There are none of this case as I remember.

bouncyball-git avatar Jul 31 '18 12:07 bouncyball-git

In pixelproc.c I tried the pragma stuff. There are some "for" left, but they have this "add_pixel_to_map" - here it is not possible I think, because it could happen at the same time twice (a kind of the second case I wrote above). Here we would need a kind of OMP-Mutex (does it exist?).

Stripes.c: it could work in stripes_apply_correction().

Patternnoise.c: there are a lot of points where it could work.

Chroma_smooth.c could also work... Let's try out!

masc4ii avatar Jul 31 '18 13:07 masc4ii

Try out https://github.com/ilia3101/MLV-App/commit/a031747d5e36a2c80946d6db3fb2d7e2a7988fb3 😊

masc4ii avatar Jul 31 '18 14:07 masc4ii

As I've tested, all been working good so far. Pattern noise sucks as always ;) (slower than even hard dual iso processing) I like the speed of forced bad pixel removal. Stripes also seem to work OK.

Thank you :)

Oh yes! CS 5x5 had good speed I think. 2x2 has barely noticeable performance impact.

bouncyball-git avatar Jul 31 '18 16:07 bouncyball-git

What exactly does pattern noise? It looks always worse than without... I really don't know why using it. Yes, CS is faster... what a shame that this does not work on Mac.

masc4ii avatar Jul 31 '18 17:07 masc4ii

If you like: take the dualiso with the pragma's and try out each single one on the reverted file. Maybe you'll find the one doing this stupid error... (but there are many pragma lines).

masc4ii avatar Jul 31 '18 17:07 masc4ii

I've been tracking down the bug which I described in this video and this brought me to the frame caching part as always :wink:. Investigating further I could not determine the exact issue yet... that multy threading rocks and sucks at the same time hahaha :smiley:

bouncyball-git avatar Aug 10 '18 06:08 bouncyball-git

What I'm doing now is opening six instances of MLV App, all loading the same session XML file. Then from the first instance I export the first 1/6th of the clips, and on the second the second 1/6th of the clips etc. Takes a bit more time to setup but saves a lot of waiting time :) Works great on Windows, because there it opens another instance by default. On MacOS it will focus on the already opened instance of MLV App.

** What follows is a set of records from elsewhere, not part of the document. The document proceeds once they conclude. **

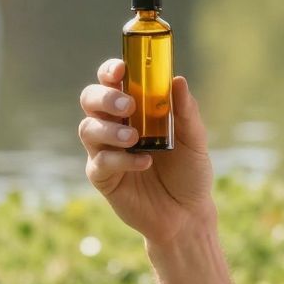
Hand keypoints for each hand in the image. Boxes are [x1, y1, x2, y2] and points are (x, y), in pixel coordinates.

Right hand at [78, 60, 215, 247]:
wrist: (187, 214)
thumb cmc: (189, 173)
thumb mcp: (195, 141)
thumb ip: (186, 112)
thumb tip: (178, 81)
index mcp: (134, 110)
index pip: (112, 82)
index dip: (110, 71)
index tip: (121, 69)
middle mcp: (114, 126)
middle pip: (90, 100)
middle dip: (104, 98)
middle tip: (128, 106)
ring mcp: (105, 151)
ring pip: (88, 129)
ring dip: (109, 130)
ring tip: (134, 138)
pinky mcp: (103, 177)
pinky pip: (100, 162)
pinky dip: (121, 160)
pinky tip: (144, 163)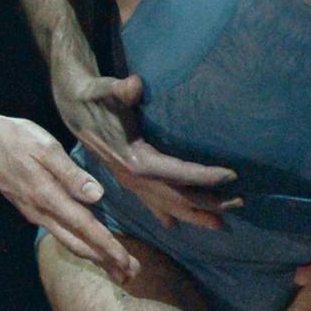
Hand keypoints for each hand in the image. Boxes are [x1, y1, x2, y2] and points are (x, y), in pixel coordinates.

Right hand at [0, 100, 134, 276]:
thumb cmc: (15, 137)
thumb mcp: (46, 147)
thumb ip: (71, 174)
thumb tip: (97, 196)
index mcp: (47, 197)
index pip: (85, 227)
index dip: (107, 247)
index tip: (127, 262)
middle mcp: (40, 212)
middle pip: (78, 244)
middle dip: (105, 261)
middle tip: (132, 275)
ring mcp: (33, 213)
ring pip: (68, 242)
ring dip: (93, 257)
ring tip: (115, 268)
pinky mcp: (29, 209)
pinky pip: (59, 234)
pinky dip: (78, 244)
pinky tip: (88, 246)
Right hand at [53, 65, 235, 227]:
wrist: (72, 105)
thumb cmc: (95, 96)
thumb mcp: (107, 89)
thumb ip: (121, 89)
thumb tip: (134, 84)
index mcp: (133, 159)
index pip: (176, 172)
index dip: (203, 175)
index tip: (230, 176)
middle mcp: (133, 176)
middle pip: (176, 197)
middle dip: (207, 203)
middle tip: (239, 204)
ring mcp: (129, 181)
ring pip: (165, 206)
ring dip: (193, 215)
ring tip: (221, 224)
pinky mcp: (126, 179)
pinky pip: (149, 202)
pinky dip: (164, 213)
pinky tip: (173, 225)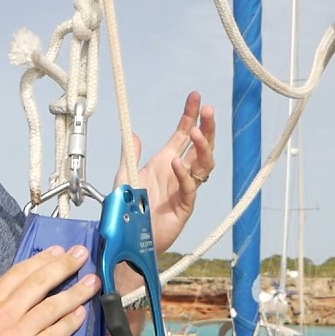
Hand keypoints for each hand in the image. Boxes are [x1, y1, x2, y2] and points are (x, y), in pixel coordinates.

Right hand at [0, 245, 100, 335]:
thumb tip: (9, 302)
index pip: (19, 273)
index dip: (42, 260)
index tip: (58, 251)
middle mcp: (2, 313)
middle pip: (40, 282)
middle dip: (64, 265)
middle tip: (82, 254)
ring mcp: (15, 335)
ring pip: (52, 307)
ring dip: (75, 292)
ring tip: (92, 282)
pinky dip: (69, 324)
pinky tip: (81, 314)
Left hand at [114, 91, 216, 253]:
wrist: (130, 239)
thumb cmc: (129, 210)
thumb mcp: (125, 176)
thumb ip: (130, 155)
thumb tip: (133, 132)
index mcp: (166, 161)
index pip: (183, 134)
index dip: (191, 115)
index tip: (197, 96)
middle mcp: (178, 172)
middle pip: (201, 146)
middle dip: (207, 127)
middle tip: (209, 110)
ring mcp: (184, 189)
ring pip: (203, 164)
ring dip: (202, 147)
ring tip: (197, 131)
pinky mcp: (184, 207)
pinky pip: (189, 187)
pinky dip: (183, 174)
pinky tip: (175, 163)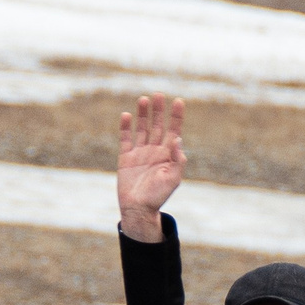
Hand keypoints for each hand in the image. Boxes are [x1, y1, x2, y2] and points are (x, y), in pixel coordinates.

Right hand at [117, 92, 185, 241]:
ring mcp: (140, 153)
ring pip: (142, 128)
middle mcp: (155, 150)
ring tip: (143, 99)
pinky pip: (126, 139)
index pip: (174, 131)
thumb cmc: (158, 196)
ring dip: (143, 114)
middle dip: (158, 110)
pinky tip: (126, 115)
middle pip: (158, 125)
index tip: (178, 101)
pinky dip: (126, 127)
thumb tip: (177, 139)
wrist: (138, 209)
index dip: (176, 116)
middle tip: (158, 95)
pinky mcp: (126, 158)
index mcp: (168, 155)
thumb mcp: (173, 179)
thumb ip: (178, 159)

Jip-Hop avatar Aug 12 '20 16:08 Jip-Hop

Hmmm... the "poor mans multithreading". 😄 The problem with dual iso is, that the current algorithm is 100% single threaded. We had no luck at all to change that easily.

masc4ii avatar Aug 12 '20 16:08 masc4ii

I tried with MLVFS today, which converts to dng very quickly. But the Dual ISO results from MLV App are much better, so I'll stick with MLV App for Dual ISO. Faster Dual ISO export from MLV App would be awesome, even if it's just a version of parallel export: "poor mans multithreading" :p On the other hand, the combination of MLVFS for non Dual ISO and MLV App for the Dual ISO clips is not too time consuming either (assuming not too many Dual ISO shots).

Jip-Hop avatar Aug 13 '20 18:08 Jip-Hop

Actually I think MLV App is so awesome, I'd love to use it as the only app to process MLV files. So I made a little Automator workflow (MacOS only) to help me with my "poor mans multithreading" 😄. It's used by selecting MLV files in the Finder, right clicking and then under Services choose "MLV App instances". It will evenly spread all the MLV files over as many MLV App instances as the computer has logical cores. For my MacBook, quad core with hyper threading, that means 8 threads and thus 8 MLV App instances. Then I have to manually start the export 8 times. Took exporting 22 MLV files down from 23 minutes to 8 minutes 🙂 As the next step I'd like to look into a post processing script to automatically apply white balance corrections to the exported DNG files with dcraw, like what @dannephoto does with his Switch app.

Screenshot 2020-08-16 at 01 10 33

MLV App instances.workflow.zip

Jip-Hop avatar Aug 16 '20 00:08 Jip-Hop